• [Work instructions]:
Exactly the lines from the line with "left front paw: (533, 398)" through the final line of the records below, both ends included, are to be set down. Do not include pictures.

(Per-instance keypoint data)
※ ※ ※
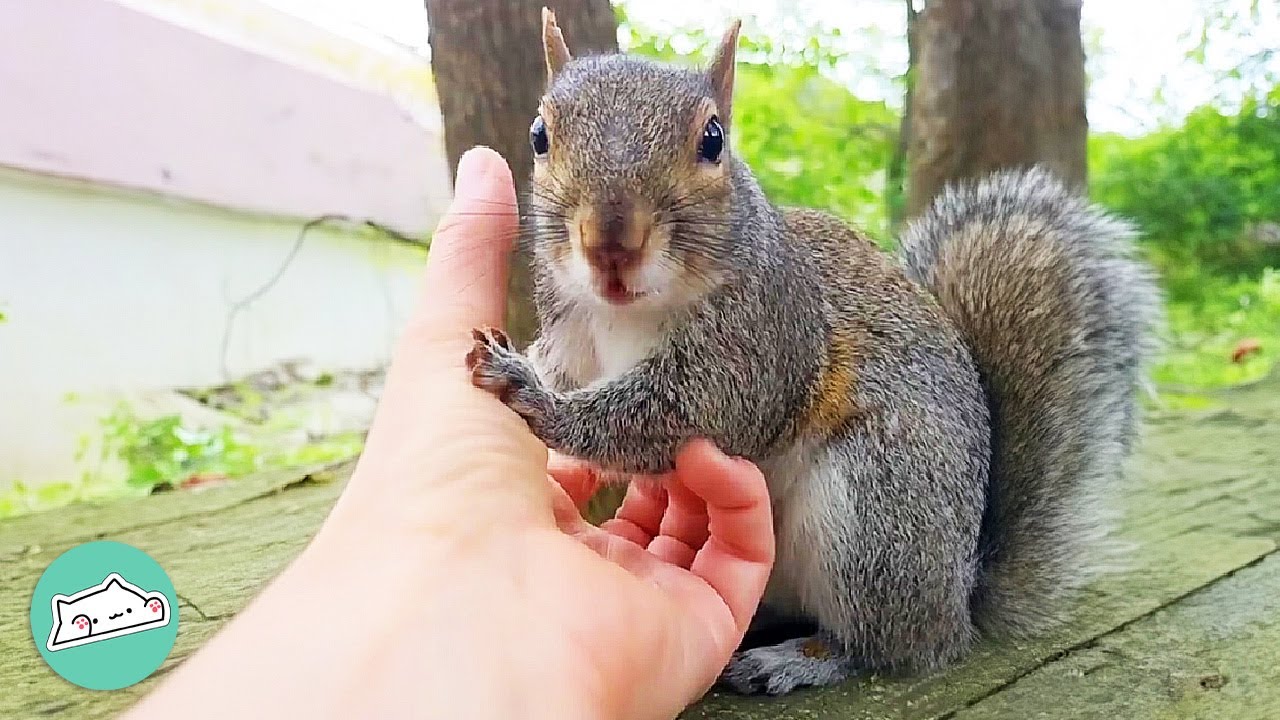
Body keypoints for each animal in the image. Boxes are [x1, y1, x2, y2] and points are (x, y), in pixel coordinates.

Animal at [465, 9, 1162, 697]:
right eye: (539, 134)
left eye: (713, 139)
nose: (611, 243)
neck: (621, 313)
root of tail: (958, 595)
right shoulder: (572, 332)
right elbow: (571, 371)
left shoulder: (761, 341)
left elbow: (676, 414)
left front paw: (533, 398)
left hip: (874, 507)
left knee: (885, 643)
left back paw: (799, 659)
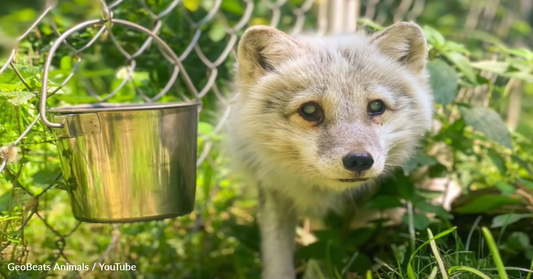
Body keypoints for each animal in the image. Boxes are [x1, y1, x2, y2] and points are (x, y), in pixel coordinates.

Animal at [224, 22, 432, 279]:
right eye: (310, 110)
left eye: (376, 106)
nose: (359, 160)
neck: (315, 190)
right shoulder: (273, 192)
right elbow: (277, 260)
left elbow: (322, 257)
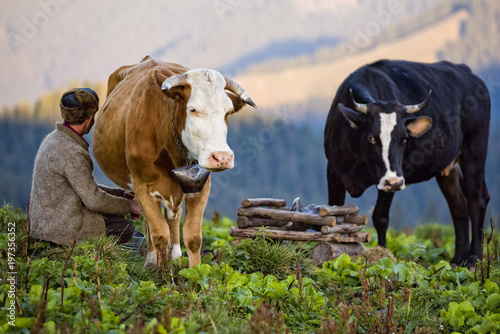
※ ※ ※
• [Problem solution]:
left front paw: (533, 398)
left hip: (874, 507)
left knee: (885, 643)
left back paw: (799, 659)
Body keypoints for each animal in the image. Boxes are [x1, y1, x2, y2] and points are (x, y), in pixel coordinates.

Animal at [224, 22, 432, 279]:
right eye: (310, 110)
left eye: (376, 106)
nose: (359, 160)
neck: (315, 190)
right shoulder: (273, 192)
right elbow: (277, 260)
left elbow: (322, 257)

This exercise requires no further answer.